I don’t have anything against RStudio, I just only have so much room in my brain. Sometimes conversations at work are like a foreign language, “How are we going to test the NiFi script from Hadoop to our Kubernetes environment” or “I can pull the docker image from JFrog, but I run out of room when extracting the image on our sandbox machine. But df says we have plenty of room on all the partitions?”.

If you notice at the top the (base) in front of the shell, that is because this is within the anaconda shell as well. So if you look at many of my past blog posts (see here for one example), I am just using the snipping tool in windows to take screenshots of the shell output in interactive mode.

I am typically just writing the code in Notepad++ (as well as this blog post) – and it is quite simple to switch between interactive copy this function/code and compiling entire scripts. Here is a screenshot of R unit tests for example.

So Notepad++ has some text highlight (for both R and python), and that is nice, but honestly not that necessary. Main thing I use is the selection of brackets to make sure they are balanced. I am sure I am missing out on some nice autocomplete features that would make me more productive, and function hints in Spyder are nice for pandas functions (I mostly use google still though for that when I need it).

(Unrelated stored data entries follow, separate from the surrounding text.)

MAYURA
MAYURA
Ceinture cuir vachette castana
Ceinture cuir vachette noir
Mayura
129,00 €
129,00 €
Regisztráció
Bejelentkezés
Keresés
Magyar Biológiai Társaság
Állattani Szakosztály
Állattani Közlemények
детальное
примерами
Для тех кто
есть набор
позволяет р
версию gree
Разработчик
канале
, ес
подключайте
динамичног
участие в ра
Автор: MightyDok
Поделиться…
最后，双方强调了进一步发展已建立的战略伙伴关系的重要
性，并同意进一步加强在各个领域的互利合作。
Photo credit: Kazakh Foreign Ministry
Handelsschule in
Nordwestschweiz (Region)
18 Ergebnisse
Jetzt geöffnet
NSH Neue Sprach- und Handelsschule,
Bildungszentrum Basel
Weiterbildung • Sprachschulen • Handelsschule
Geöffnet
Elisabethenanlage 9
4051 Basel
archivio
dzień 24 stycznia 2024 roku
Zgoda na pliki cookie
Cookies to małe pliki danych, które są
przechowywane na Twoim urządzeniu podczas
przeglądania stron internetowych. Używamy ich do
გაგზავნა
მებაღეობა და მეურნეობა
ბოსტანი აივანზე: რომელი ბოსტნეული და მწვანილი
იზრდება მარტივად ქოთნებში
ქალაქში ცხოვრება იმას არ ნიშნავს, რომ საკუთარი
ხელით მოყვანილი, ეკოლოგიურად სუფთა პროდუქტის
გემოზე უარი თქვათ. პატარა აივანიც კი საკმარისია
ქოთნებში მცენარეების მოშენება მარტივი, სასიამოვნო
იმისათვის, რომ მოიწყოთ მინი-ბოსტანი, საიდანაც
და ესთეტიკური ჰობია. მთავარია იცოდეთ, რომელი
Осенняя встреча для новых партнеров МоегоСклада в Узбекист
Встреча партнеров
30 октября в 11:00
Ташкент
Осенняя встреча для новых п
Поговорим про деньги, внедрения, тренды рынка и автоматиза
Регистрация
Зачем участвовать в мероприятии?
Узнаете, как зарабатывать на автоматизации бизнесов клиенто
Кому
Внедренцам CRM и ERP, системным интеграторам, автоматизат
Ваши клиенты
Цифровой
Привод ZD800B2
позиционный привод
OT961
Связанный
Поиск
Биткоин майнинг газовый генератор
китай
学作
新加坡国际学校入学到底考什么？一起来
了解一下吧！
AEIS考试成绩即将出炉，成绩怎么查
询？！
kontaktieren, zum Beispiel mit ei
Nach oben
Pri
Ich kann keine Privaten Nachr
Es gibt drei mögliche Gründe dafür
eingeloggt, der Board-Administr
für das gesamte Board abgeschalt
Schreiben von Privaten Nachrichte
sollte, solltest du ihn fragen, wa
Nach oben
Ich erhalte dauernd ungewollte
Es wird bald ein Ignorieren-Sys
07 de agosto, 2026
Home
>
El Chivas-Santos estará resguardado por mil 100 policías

I do use VS Code for development work on our headerless virtual machines at work. But that is more to replicate essentially the workflow on Windows with file explorer + Notepad++ + Shell (I am not a vim ninja – what is it esc + wq:, need to look that up everytime). I fucked up one of my git repos the other day using VS Code stuff tools, and I am just using git directly anymore. (Again this means I am the problem, not VS Code!)

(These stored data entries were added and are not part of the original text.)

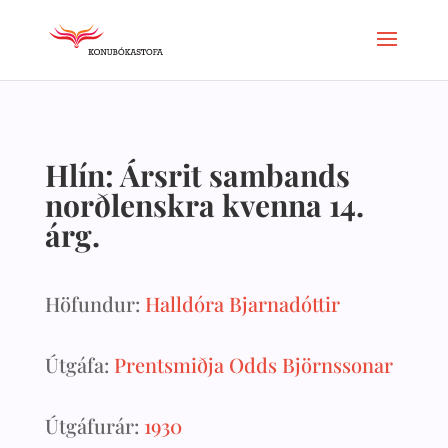
Hlín: Ársrit sambands
norðlenskra kvenna 14.
árg.
Höfundur:
Halldóra Bjarnadóttir
Útgáfa:
Prentsmiðja Odds Björnssonar
Útgáfurár:
1930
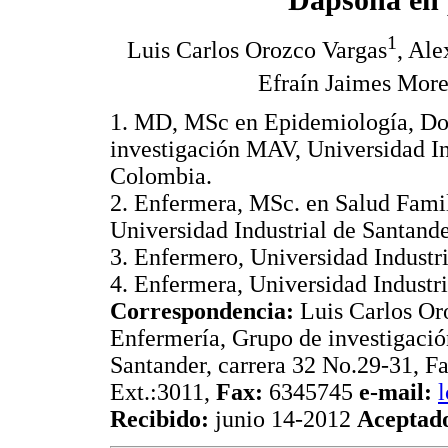
Dapsona en 
1
Luis Carlos Orozco Vargas
, Al
Efraín Jaimes Mor
1. MD, MSc en Epidemiología, Do
investigación MAV, Universidad I
Colombia.
2. Enfermera, MSc. en Salud Famil
Universidad Industrial de Santan
3. Enfermero, Universidad Indust
4. Enfermera, Universidad Industr
Correspondencia:
Luis Carlos Or
Enfermería, Grupo de investigació
Santander, carrera 32 No.29-31, F
Ext.:3011,
Fax:
6345745
e-mail:
Recibido:
junio 14-2012
Aceptad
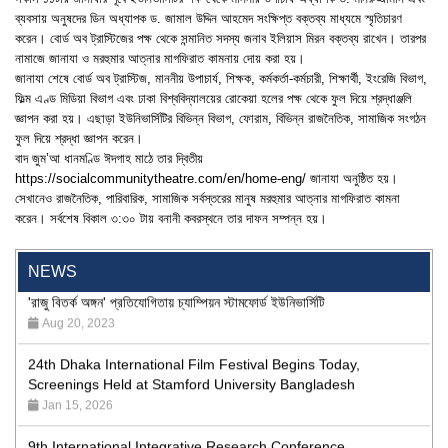
ব্যবসায় অনুষদের ডিন অধ্যাপক ড. জামাল উদ্দিন আহমেদ সংক্ষিপ্ত বক্তব্য মাধ্যমে স্মৃতিচারণ
করেন। বোর্ড অব ট্রাস্টিজের পক্ষ থেকে সন্মানিত সদস্য জনাব ইলিয়াস মিরন বক্তব্য রাখেন। তারপর
নামাজে জানাযা ও মরহুমার আত্নার মাগফিরাত কামনায় দোয় করা হয়।
জানাযা শেষে বোর্ড অব ট্রাস্টিজ, মাননীয় উপাচার্য, শিক্ষক, কর্মকর্তা-কর্মচারী, শিক্ষার্থী, ইংরেজি বিভাগ,
ফিল্ম এণ্ড মিডিয়া বিভাগ এবং ঢাকা বিশ্ববিদ্যালয়ের রোকেয়া হলের পক্ষ থেকে ফুল দিয়ে শ্রদ্ধাঞ্জলি
জ্ঞাপন করা হয়। এছাড়া ইউনিভার্সিটির বিভিন্ন বিভাগ, ফোরাম, বিভিন্ন রাজনৈতিক, সামাজিক সংগঠন
ফুল দিয়ে শ্রদ্ধা জ্ঞাপন করেন।
বাদ জুম’আ ধানমণ্ডি ঈদগাহ মাঠে তার দ্বিতীয়
https://socialcommunitytheatre.com/en/home-eng/
জানাযা অনুষ্ঠিত হয়।
"Professional Orientation" course of Batch 72 in the BBA
সেখানেও রাজনৈতিক, পারিবারিক, সামাজিক সর্বস্তরের মানুষ মরহুমার আত্নার মাগফিরাত কামনা
Program
করেন। সর্বশেষ বিকাল ৩:৩০ টায় বনানী কবরস্থনে তার দাফন সম্পন্ন হয়।
Jan 26, 2024
NEWS
'রাজু বিতর্ক অঙ্গন' প্রতিযোগিতায় চ্যাম্পিয়ন স্টামফোর্ড ইউনিভার্সিটি
Aug 20, 2023
24th Dhaka International Film Festival Begins Today,
Screenings Held at Stamford University Bangladesh
Jan 15, 2026
9th International Integrative Research Conference
Feb 29, 2024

Why data science projects fail?

Some more random musings, but the more I get involved and see what projects work and what don’t at work, pretty much all of the failures I have come across are due to what I will call “not modeling the right thing”. That potentially covers a bit, but quite a few are simply not understanding counterfactual reasoning and selection bias.

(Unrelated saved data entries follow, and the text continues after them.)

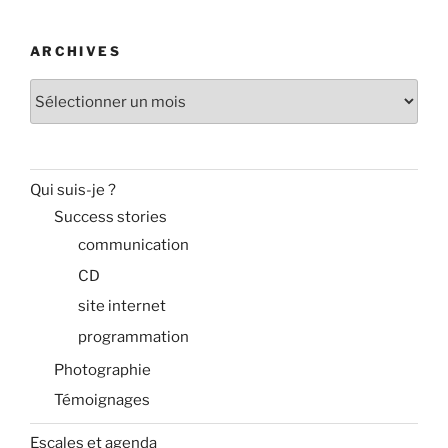
ARCHIVES
Archives
Qui suis-je ?
Success stories
communication
CD
site internet
programmation
Photographie
Témoignages
Escales et agenda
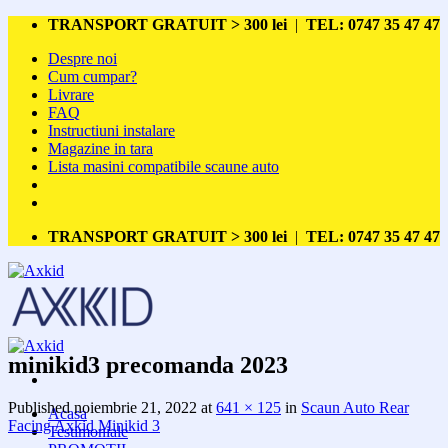
Skip
TRANSPORT GRATUIT > 300 lei
|
TEL: 0747 35 47 47
to
Despre noi
content
Cum cumpar?
Livrare
FAQ
Instructiuni instalare
Magazine in tara
Lista masini compatibile scaune auto
TRANSPORT GRATUIT > 300 lei
|
TEL: 0747 35 47 47
minikid3 precomanda 2023
Published
noiembrie 21, 2022
at
641 × 125
in
Scaun Auto Rear
Acasa
Facing Axkid Minikid 3
Testimoniale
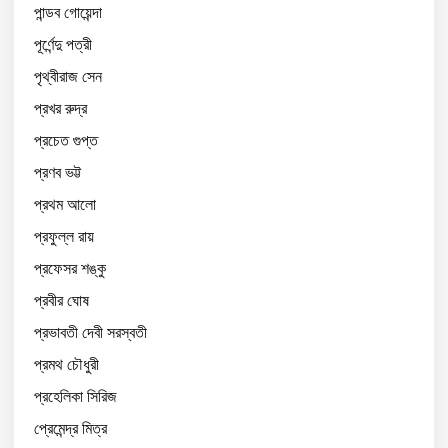
পান্ডব গোয়েন্দা
পূর্ণেন্দু পত্রী
পৃথ্বীরাজ সেন
প্রখর রুদ্র
প্রচেত গুপ্ত
প্রণব ভট্ট
প্রথম আলো
প্রফুল্ল রায়
প্রফেসর শঙ্কু
প্রবীর ঘোষ
প্রভাবতী দেবী সরস্বতী
প্রমথ চৌধুরী
প্রহেলিকা সিরিজ
প্রেমেন্দ্র মিত্র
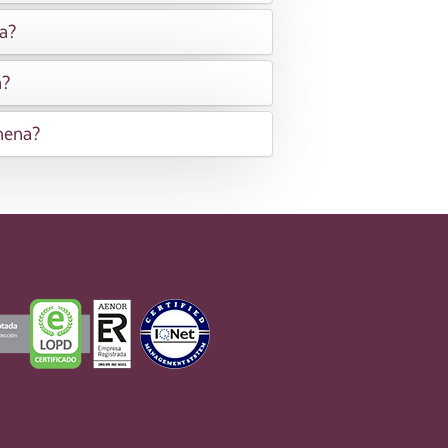
a?
a?
hena?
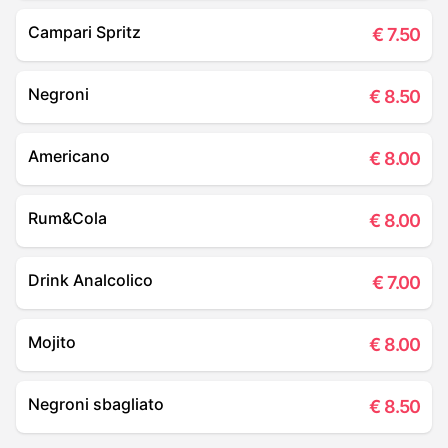
Campari Spritz
€
7.50
Negroni
€
8.50
Americano
€
8.00
Rum&Cola
€
8.00
Drink Analcolico
€
7.00
Mojito
€
8.00
Negroni sbagliato
€
8.50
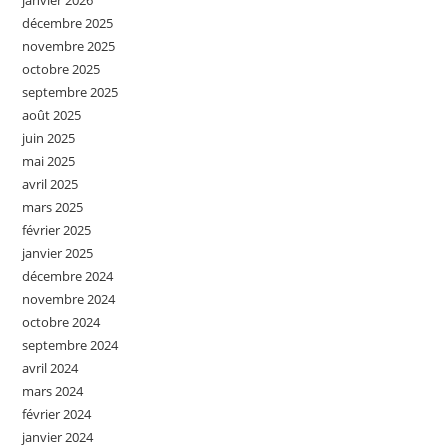
décembre 2025
novembre 2025
octobre 2025
septembre 2025
août 2025
juin 2025
mai 2025
avril 2025
mars 2025
février 2025
janvier 2025
décembre 2024
novembre 2024
octobre 2024
septembre 2024
avril 2024
mars 2024
février 2024
janvier 2024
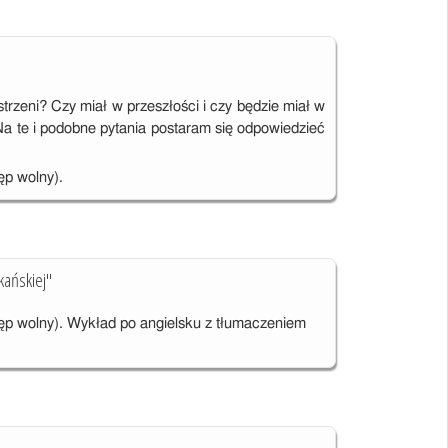
zeni? Czy miał w przeszłości i czy będzie miał w
 te i podobne pytania postaram się odpowiedzieć
ęp wolny).
kańskiej"
tęp wolny). Wykład po angielsku z tłumaczeniem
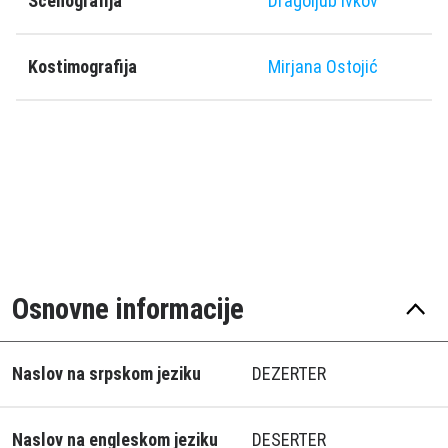
Scenografija
Dragoljub Ivkov
Kostimografija
Mirjana Ostojić
Osnovne informacije
Naslov na srpskom jeziku
DEZERTER
Naslov na engleskom jeziku
DESERTER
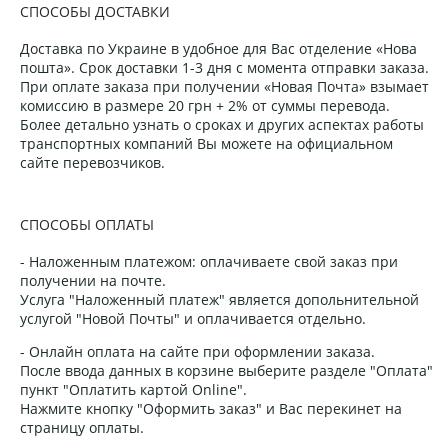
СПОСОБЫ ДОСТАВКИ
Доставка по Украине в удобное для Вас отделение «Нова
пошта». Срок доставки 1-3 дня с момента отправки заказа.
При оплате заказа при получении «Новая Почта» взымает
комиссию в размере 20 грн + 2% от суммы перевода.
Более детально узнать о сроках и других аспектах работы
транспортных компаний Вы можете на официальном
сайте перевозчиков.
СПОСОБЫ ОПЛАТЫ
- Наложенным платежом: оплачиваете свой заказ при
получении на почте.
Услуга "Наложенный платеж" является допольнительной
услугой "Новой Почты" и оплачивается отдельно.
- Онлайн оплата на сайте при оформлении заказа.
После ввода данных в корзине выберите разделе "Оплата"
пункт "Оплатить картой Online".
Нажмите кнопку "Оформить заказ" и Вас перекинет на
страницу оплаты.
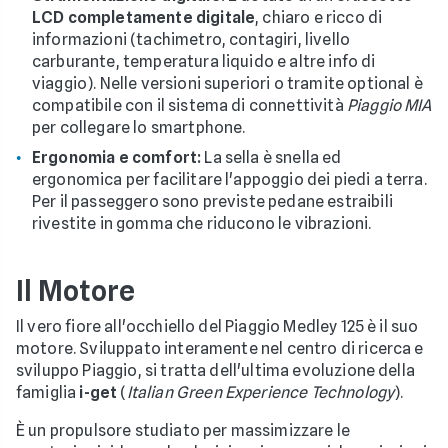
LCD completamente digitale
, chiaro e ricco di
informazioni (tachimetro, contagiri, livello
carburante, temperatura liquido e altre info di
viaggio). Nelle versioni superiori o tramite optional è
compatibile con il sistema di connettività
Piaggio MIA
per collegare lo smartphone.
Ergonomia e comfort:
La sella è snella ed
ergonomica per facilitare l'appoggio dei piedi a terra.
Per il passeggero sono previste pedane estraibili
rivestite in gomma che riducono le vibrazioni.
Il Motore
Il vero fiore all'occhiello del Piaggio Medley 125 è il suo
motore. Sviluppato interamente nel centro di ricerca e
sviluppo Piaggio, si tratta dell'ultima evoluzione della
famiglia
i-get
(
Italian Green Experience Technology
).
È un propulsore studiato per massimizzare le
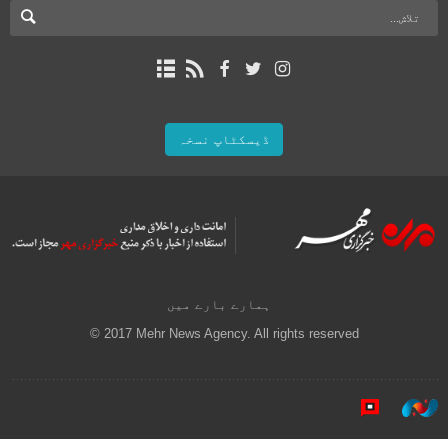
ڈیسکٹاپ نسخہ
ہمارے بارے میں
© 2017 Mehr News Agency. All rights reserved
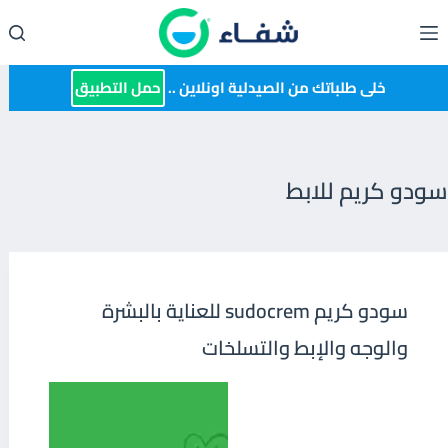
لتجاوز
لى
لمحتوى
خلى طلباتك من الصيدلية اونلاين ..
حمل التطبيق
سودو كريم للابط
سودو كريم sudocrem للعناية بالبشرة
والوجه والإبط والتسلخات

The modeling part (in terms of actually fitting models) is typically quite easy – you do some simple but slightly theoretically informed feature engineering and feed that info into a machine learning model that is very flexible. But maybe that is the problem, people can easily fool themselves into thinking a model looks good, but because they are modeling the wrong thing it does not result in better decision making.

Even in most of the failures I have seen, selection bias is surmountable (often just requires multiple models or models on different samples of data – reduced form for the win!). So learning how to train/test split the data, and feed your data into XGboost only takes a few classes to learn. How to know the right thing to model though takes a bit more thought.

A secondary part of the failure is not learning how to translate the model outputs into actionable decisions. But the not modeling the right thing is at the start, so makes any downstream decision not work out how you want.